▶ Lesetext:
──────
# Biberwier -> Coburger Hütte -> Ehrwald?



## checkb (31. Januar 2008)

Hallo Leute,

ich will durch die Biberwierer Scharte ( 814 ) über Drachensee zur Coburger Hütte und von dort wieder nach Ehrwald und zurück nach Biberwier.

Biberwierer Scharte ist hoch nur schieben und tragen, anstrengend aber kein Problem für mich. Kann man ab Coburger Haus über Seebensee und Hoher Gang ( 812 ), bei entsprechender Fahrtechnik durchfahren oder ist das Ganze eine blöde Idee und artet in Endlostragen aus?

Wenn man anders herum fährt kann man bis Seebensee radeln und würde dann zur Hütte hochtragen. Kann man ab der Coburger Hütte eine schöne Abfahrt nach Biberwier machen?

Die Richtung ist mir egal, es geht mir um die Fahrbarkeit der Trails, was ist besser?

checkb


----------



## Baikabaer (1. Februar 2008)

Hallo,
von Biberwierer Scharte zur Coburger Hütte sollte meist zu fahren sein. 
Coburger Hütte zum Seebensee: nicht unter S2, stellenweise sicher S3-Niveau (aber wenige hundert Höhenmeter). Das heist, das geht schon. 

Den hohen Gang würde ich nicht mit dem Rad fahren wollen. 
Das ist meiner Meinung nach nicht sinnvoll. Aber machen kann man alles. Sogar fahren, wenn man sich ansieht, was die Vertriders so fahren können. 

Servus,
Roland


----------



## MTB-News.de




----------



## Baikabaer (1. Februar 2008)

Habe gerade noch ein paar Photos von der Gegend gefunden:

Weg zur Biberwierer Scharte:




Hoher Gang:




Um die Coburger Hütte:





Servus,
Roland


----------



## checkb (1. Februar 2008)

> von Biberwierer Scharte zur Coburger Hütte sollte meist zu fahren sein.


Das überrascht mich, sieht auf der Karte recht steil aus.




> Coburger Hütte zum Seebensee: nicht unter S2, stellenweise sicher S3-Niveau (aber wenige hundert Höhenmeter). Das heist, das geht schon.


Sollte kein Problem sein.




> Den hohen Gang würde ich nicht mit dem Rad fahren wollen.
> Das ist meiner Meinung nach nicht sinnvoll. Aber machen kann man alles. Sogar fahren, wenn man sich ansieht, was die Vertriders so fahren können.



Dachte ich mir, macht ja dann eigentlich Sinn die Runde andersrum zu fahren. Welches Level hat die Biberwierer Scharte S1 - S2 wenn sie hoch fahrbar ist?

checkb


----------



## bergwerkfaunus (1. Februar 2008)

sog. Hoher Gang ist ein teils seilversicherter (leichter) Klettersteig, zu Fuß schon ein Balanceakt. Bike dort sinnfrei.
Biberwier Scharte nach Biberwier und umgekehrt. Steile Geröllrinne, Bike dort sinnfrei.
rein subjektiv.....


----------



## checkb (1. Februar 2008)
──────
(Gesammelte Dateneinträge)
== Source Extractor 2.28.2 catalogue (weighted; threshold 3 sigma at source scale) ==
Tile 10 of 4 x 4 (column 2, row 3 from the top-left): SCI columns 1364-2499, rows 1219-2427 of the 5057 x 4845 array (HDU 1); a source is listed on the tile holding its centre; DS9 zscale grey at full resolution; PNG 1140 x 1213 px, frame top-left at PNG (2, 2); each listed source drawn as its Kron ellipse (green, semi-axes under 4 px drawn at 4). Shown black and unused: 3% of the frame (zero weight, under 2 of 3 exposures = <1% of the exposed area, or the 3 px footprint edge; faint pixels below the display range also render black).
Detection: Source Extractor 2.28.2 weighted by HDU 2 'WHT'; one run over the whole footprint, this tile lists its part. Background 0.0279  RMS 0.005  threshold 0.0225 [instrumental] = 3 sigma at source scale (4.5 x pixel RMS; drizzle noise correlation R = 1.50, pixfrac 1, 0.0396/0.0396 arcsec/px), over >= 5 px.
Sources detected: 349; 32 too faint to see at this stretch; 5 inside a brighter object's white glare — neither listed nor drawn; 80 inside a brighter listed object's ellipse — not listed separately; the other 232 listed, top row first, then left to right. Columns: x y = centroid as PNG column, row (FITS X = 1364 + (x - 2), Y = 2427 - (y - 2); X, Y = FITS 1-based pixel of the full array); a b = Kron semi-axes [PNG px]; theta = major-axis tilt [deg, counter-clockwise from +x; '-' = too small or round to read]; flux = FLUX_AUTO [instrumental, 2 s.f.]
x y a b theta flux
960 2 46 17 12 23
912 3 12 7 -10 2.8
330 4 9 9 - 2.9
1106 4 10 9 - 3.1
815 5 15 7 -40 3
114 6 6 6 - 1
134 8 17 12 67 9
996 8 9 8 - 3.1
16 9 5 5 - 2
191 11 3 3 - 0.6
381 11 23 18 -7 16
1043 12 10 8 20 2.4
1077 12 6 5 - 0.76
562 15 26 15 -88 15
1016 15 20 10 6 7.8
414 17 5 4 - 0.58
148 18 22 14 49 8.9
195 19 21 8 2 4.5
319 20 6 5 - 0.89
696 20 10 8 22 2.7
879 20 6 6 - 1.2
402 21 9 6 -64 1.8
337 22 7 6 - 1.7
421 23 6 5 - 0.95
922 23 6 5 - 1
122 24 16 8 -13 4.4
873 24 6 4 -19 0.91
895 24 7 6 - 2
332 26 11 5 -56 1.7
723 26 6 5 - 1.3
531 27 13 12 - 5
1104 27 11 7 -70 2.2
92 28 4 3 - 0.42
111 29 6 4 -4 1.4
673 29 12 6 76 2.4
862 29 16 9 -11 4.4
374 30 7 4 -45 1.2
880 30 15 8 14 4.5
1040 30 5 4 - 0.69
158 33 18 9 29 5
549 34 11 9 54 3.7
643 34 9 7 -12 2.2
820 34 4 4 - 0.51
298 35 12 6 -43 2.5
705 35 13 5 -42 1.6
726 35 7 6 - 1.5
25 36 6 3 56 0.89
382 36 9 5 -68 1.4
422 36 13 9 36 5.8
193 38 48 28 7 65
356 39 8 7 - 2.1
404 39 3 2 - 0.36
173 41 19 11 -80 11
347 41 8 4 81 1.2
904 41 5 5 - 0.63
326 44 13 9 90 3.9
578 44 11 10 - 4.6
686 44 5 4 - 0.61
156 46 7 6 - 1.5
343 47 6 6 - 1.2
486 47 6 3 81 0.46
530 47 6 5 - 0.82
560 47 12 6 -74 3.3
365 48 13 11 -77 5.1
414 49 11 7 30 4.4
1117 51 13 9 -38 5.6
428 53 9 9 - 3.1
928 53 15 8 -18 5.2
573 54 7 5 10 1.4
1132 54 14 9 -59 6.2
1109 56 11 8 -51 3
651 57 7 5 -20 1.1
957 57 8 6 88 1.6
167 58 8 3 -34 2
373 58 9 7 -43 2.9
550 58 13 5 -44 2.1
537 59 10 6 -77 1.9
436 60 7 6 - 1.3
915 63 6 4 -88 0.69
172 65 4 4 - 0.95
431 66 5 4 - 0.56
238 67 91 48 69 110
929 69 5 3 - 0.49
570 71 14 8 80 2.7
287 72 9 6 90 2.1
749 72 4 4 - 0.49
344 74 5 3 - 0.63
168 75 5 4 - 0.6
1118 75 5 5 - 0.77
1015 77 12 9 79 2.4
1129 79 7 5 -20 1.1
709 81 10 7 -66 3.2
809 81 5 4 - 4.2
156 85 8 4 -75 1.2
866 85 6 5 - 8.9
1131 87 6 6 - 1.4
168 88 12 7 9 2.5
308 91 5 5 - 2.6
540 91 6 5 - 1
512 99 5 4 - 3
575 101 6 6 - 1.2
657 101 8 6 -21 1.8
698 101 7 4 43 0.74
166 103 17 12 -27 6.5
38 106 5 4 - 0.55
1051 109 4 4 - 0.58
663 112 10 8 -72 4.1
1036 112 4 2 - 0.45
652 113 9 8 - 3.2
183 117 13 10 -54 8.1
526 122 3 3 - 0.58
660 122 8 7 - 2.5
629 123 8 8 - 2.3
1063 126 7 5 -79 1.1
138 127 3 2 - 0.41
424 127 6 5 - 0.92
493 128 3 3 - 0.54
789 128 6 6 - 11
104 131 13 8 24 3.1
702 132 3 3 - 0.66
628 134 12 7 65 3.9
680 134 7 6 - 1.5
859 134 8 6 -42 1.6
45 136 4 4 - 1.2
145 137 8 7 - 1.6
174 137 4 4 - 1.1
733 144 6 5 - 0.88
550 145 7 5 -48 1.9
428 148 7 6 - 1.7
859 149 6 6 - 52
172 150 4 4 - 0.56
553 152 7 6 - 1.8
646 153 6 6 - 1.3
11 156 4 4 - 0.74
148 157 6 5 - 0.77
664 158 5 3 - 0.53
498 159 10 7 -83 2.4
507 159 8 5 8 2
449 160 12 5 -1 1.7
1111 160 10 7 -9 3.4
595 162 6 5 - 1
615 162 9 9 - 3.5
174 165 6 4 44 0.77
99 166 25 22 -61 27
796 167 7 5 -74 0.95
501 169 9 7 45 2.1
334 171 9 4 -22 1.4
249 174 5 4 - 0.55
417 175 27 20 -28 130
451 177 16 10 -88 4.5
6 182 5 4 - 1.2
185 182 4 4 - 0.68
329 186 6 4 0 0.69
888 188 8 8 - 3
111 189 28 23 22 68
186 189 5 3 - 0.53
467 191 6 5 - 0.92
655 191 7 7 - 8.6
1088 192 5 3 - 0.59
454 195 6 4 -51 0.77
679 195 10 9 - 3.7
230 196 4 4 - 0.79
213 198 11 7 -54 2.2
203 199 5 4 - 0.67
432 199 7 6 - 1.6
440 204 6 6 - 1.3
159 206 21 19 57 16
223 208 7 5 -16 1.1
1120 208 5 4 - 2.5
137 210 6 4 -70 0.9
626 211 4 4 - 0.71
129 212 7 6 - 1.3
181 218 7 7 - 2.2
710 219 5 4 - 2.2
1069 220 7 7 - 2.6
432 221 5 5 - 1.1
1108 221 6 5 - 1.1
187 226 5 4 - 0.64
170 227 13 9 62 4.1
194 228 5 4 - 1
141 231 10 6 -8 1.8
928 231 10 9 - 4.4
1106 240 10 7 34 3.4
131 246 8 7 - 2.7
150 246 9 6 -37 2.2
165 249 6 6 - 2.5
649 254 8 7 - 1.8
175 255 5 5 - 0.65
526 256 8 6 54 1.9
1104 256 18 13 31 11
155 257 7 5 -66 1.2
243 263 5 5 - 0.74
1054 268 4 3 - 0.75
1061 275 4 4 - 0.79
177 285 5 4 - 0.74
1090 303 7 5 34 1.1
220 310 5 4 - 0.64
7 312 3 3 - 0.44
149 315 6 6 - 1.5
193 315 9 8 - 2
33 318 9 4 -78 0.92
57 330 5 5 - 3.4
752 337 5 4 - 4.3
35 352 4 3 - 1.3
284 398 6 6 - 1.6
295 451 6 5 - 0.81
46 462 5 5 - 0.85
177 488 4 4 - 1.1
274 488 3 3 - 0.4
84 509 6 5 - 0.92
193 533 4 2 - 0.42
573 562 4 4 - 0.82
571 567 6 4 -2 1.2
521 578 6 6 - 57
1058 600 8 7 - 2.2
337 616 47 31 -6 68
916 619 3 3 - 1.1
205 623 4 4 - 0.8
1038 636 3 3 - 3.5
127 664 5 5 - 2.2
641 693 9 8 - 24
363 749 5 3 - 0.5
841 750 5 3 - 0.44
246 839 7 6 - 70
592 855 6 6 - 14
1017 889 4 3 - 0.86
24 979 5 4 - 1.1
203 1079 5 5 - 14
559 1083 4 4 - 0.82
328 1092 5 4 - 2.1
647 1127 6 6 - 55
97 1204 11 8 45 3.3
──────
▶ Aufgabenstellung: Wie beschreibt bergwerkfaunus im Forumsthread den sogenannten Hohen Gang? Stütze dich ausschließlich auf den Forumsthread.

▶ Antwort: Als teils seilversicherten (leichten) Klettersteig, der schon zu Fuß ein Balanceakt ist.